* TASK
Lines containing the word "konkursu" in the data below: say how many, with no other text.

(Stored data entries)
- Opening Delimiter -

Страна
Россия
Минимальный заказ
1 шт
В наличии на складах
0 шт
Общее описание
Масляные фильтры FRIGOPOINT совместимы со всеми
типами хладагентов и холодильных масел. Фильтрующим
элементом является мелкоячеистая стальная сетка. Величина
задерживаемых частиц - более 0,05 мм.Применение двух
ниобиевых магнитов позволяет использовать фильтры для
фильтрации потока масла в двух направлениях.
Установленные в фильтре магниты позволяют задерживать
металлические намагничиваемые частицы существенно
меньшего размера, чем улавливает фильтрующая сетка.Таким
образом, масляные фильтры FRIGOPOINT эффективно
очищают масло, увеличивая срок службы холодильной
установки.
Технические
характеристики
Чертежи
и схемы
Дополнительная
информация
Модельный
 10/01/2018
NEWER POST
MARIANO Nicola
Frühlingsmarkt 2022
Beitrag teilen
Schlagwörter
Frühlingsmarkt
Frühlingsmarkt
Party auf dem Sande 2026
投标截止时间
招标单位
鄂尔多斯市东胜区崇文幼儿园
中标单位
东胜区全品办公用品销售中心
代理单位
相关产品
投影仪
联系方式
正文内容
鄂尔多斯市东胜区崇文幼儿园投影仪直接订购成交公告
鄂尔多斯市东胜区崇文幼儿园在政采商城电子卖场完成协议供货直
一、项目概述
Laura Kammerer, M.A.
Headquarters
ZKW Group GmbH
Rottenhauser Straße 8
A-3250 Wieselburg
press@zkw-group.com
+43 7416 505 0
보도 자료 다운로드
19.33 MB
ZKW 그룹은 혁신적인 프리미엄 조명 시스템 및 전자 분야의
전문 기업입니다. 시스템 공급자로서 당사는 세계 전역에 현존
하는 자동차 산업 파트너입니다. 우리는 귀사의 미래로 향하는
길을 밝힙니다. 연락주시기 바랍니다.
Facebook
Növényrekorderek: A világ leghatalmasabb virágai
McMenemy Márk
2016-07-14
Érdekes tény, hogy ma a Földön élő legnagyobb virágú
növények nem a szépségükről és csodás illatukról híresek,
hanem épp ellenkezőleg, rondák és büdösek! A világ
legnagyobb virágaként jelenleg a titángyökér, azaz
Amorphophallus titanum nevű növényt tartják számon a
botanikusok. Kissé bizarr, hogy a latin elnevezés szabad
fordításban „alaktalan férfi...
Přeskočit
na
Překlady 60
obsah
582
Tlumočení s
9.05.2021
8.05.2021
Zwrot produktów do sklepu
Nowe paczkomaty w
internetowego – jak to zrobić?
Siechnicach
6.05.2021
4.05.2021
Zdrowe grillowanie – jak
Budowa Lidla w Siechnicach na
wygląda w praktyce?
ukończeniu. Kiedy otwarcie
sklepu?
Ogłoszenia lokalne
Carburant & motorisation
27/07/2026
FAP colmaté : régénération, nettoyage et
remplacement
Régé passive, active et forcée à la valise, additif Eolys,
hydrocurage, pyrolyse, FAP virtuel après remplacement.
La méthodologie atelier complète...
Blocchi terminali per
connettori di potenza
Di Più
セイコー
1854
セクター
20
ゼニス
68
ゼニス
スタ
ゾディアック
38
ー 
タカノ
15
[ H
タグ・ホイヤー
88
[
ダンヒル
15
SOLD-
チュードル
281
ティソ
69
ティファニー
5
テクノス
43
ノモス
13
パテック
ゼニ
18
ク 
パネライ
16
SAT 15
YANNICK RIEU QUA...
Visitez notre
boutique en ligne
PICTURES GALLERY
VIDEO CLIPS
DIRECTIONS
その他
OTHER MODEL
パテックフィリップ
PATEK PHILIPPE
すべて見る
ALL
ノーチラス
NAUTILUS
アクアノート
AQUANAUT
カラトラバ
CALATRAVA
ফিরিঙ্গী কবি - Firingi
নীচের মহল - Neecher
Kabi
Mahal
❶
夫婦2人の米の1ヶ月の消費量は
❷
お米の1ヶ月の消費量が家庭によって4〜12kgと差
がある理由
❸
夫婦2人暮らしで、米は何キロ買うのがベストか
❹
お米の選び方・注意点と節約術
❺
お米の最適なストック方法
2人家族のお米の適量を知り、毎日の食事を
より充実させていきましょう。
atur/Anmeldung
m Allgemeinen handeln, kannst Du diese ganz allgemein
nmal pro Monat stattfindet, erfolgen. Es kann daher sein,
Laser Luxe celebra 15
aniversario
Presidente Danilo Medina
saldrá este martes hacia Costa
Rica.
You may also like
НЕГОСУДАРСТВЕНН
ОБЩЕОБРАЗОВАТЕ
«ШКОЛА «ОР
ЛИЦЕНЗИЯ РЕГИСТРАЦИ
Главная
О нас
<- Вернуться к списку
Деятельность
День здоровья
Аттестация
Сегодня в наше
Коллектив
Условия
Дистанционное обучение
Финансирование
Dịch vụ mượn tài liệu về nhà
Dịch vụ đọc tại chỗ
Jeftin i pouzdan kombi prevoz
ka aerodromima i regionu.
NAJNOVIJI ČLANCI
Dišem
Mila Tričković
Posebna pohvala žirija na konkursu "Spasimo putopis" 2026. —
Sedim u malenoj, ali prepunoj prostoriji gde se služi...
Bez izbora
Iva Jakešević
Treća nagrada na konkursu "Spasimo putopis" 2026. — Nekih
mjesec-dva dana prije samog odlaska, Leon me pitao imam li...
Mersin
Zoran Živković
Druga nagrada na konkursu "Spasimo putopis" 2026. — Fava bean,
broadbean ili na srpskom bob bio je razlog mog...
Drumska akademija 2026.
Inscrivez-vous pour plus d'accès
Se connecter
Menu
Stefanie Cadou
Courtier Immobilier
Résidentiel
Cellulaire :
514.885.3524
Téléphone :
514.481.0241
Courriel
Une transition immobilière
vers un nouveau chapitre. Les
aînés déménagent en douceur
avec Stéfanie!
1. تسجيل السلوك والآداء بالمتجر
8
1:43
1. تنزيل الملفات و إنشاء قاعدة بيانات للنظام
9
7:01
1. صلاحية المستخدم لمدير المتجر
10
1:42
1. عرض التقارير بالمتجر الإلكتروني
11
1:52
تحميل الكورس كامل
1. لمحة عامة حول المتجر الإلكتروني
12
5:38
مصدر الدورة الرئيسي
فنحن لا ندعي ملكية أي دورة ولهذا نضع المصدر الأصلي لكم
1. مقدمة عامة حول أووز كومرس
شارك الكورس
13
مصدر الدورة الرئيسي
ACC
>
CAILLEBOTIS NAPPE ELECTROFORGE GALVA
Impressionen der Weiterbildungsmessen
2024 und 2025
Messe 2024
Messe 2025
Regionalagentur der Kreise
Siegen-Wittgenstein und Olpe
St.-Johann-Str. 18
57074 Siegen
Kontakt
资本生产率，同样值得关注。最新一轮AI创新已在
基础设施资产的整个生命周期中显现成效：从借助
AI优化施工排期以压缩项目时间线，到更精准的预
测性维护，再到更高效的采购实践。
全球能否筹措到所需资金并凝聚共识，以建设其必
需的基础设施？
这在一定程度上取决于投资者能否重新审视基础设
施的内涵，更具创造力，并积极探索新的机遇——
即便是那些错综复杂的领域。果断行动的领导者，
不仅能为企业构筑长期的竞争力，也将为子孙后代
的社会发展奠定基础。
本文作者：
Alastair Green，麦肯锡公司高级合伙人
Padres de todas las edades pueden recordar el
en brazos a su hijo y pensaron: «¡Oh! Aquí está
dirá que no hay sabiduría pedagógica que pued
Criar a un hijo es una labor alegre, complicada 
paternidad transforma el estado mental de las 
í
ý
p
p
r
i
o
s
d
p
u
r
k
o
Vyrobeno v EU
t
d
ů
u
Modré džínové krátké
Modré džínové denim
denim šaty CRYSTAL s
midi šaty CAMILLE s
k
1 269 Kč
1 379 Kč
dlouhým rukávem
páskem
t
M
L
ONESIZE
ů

- Closing Delimiter -

* RESULT OF THE EXERCISE
3